§ **Stated exercise**: Please render the material as a Markdown table with the columns Row and Material line, one row per line, starting with the first line of the material and going on through the line containing "scientific name: Lathyrus oleraceus", that line included. Leave out blank lines and anything after that line.

§ **Listed entries**:
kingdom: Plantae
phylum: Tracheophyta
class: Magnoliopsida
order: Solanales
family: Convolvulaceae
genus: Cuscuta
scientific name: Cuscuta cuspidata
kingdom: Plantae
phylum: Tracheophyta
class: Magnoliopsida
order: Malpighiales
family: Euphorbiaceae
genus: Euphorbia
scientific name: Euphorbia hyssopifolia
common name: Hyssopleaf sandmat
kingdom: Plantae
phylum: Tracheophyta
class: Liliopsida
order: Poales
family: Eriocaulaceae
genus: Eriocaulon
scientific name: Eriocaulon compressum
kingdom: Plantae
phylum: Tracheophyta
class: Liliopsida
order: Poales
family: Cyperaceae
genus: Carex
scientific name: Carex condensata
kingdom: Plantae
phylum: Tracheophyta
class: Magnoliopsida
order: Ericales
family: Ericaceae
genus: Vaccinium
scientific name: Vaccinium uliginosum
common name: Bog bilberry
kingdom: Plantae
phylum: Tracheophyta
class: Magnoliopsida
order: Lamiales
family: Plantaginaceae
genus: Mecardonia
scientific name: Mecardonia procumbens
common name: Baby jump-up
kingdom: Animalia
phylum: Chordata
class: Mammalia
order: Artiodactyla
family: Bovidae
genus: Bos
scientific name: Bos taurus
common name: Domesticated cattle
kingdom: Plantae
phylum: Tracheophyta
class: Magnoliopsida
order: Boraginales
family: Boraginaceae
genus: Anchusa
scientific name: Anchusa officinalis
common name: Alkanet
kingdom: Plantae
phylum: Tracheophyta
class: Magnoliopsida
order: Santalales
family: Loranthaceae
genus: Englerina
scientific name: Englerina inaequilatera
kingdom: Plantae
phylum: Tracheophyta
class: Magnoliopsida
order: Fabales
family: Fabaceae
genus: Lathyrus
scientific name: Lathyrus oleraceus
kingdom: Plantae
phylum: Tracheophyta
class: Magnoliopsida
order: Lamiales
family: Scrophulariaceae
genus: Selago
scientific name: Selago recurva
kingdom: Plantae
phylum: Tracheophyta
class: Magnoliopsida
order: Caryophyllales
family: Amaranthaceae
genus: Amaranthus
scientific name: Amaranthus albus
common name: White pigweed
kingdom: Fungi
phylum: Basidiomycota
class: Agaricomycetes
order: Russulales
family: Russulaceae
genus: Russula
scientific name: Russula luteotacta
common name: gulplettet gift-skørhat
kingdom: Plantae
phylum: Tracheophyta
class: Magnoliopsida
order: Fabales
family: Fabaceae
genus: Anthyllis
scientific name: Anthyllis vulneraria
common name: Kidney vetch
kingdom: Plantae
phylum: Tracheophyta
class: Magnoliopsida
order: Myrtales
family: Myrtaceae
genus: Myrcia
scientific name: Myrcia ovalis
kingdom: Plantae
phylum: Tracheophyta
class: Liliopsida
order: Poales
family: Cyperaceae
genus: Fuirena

§ **Reply to the task**:
| Row | Material line |
|---|---|
| 1 | kingdom: Plantae |
| 2 | phylum: Tracheophyta |
| 3 | class: Magnoliopsida |
| 4 | order: Solanales |
| 5 | family: Convolvulaceae |
| 6 | genus: Cuscuta |
| 7 | scientific name: Cuscuta cuspidata |
| 8 | kingdom: Plantae |
| 9 | phylum: Tracheophyta |
| 10 | class: Magnoliopsida |
| 11 | order: Malpighiales |
| 12 | family: Euphorbiaceae |
| 13 | genus: Euphorbia |
| 14 | scientific name: Euphorbia hyssopifolia |
| 15 | common name: Hyssopleaf sandmat |
| 16 | kingdom: Plantae |
| 17 | phylum: Tracheophyta |
| 18 | class: Liliopsida |
| 19 | order: Poales |
| 20 | family: Eriocaulaceae |
| 21 | genus: Eriocaulon |
| 22 | scientific name: Eriocaulon compressum |
| 23 | kingdom: Plantae |
| 24 | phylum: Tracheophyta |
| 25 | class: Liliopsida |
| 26 | order: Poales |
| 27 | family: Cyperaceae |
| 28 | genus: Carex |
| 29 | scientific name: Carex condensata |
| 30 | kingdom: Plantae |
| 31 | phylum: Tracheophyta |
| 32 | class: Magnoliopsida |
| 33 | order: Ericales |
| 34 | family: Ericaceae |
| 35 | genus: Vaccinium |
| 36 | scientific name: Vaccinium uliginosum |
| 37 | common name: Bog bilberry |
| 38 | kingdom: Plantae |
| 39 | phylum: Tracheophyta |
| 40 | class: Magnoliopsida |
| 41 | order: Lamiales |
| 42 | family: Plantaginaceae |
| 43 | genus: Mecardonia |
| 44 | scientific name: Mecardonia procumbens |
| 45 | common name: Baby jump-up |
| 46 | kingdom: Animalia |
| 47 | phylum: Chordata |
| 48 | class: Mammalia |
| 49 | order: Artiodactyla |
| 50 | family: Bovidae |
| 51 | genus: Bos |
| 52 | scientific name: Bos taurus |
| 53 | common name: Domesticated cattle |
| 54 | kingdom: Plantae |
| 55 | phylum: Tracheophyta |
| 56 | class: Magnoliopsida |
| 57 | order: Boraginales |
| 58 | family: Boraginaceae |
| 59 | genus: Anchusa |
| 60 | scientific name: Anchusa officinalis |
| 61 | common name: Alkanet |
| 62 | kingdom: Plantae |
| 63 | phylum: Tracheophyta |
| 64 | class: Magnoliopsida |
| 65 | order: Santalales |
| 66 | family: Loranthaceae |
| 67 | genus: Englerina |
| 68 | scientific name: Englerina inaequilatera |
| 69 | kingdom: Plantae |
| 70 | phylum: Tracheophyta |
| 71 | class: Magnoliopsida |
| 72 | order: Fabales |
| 73 | family: Fabaceae |
| 74 | genus: Lathyrus |
| 75 | scientific name: Lathyrus oleraceus |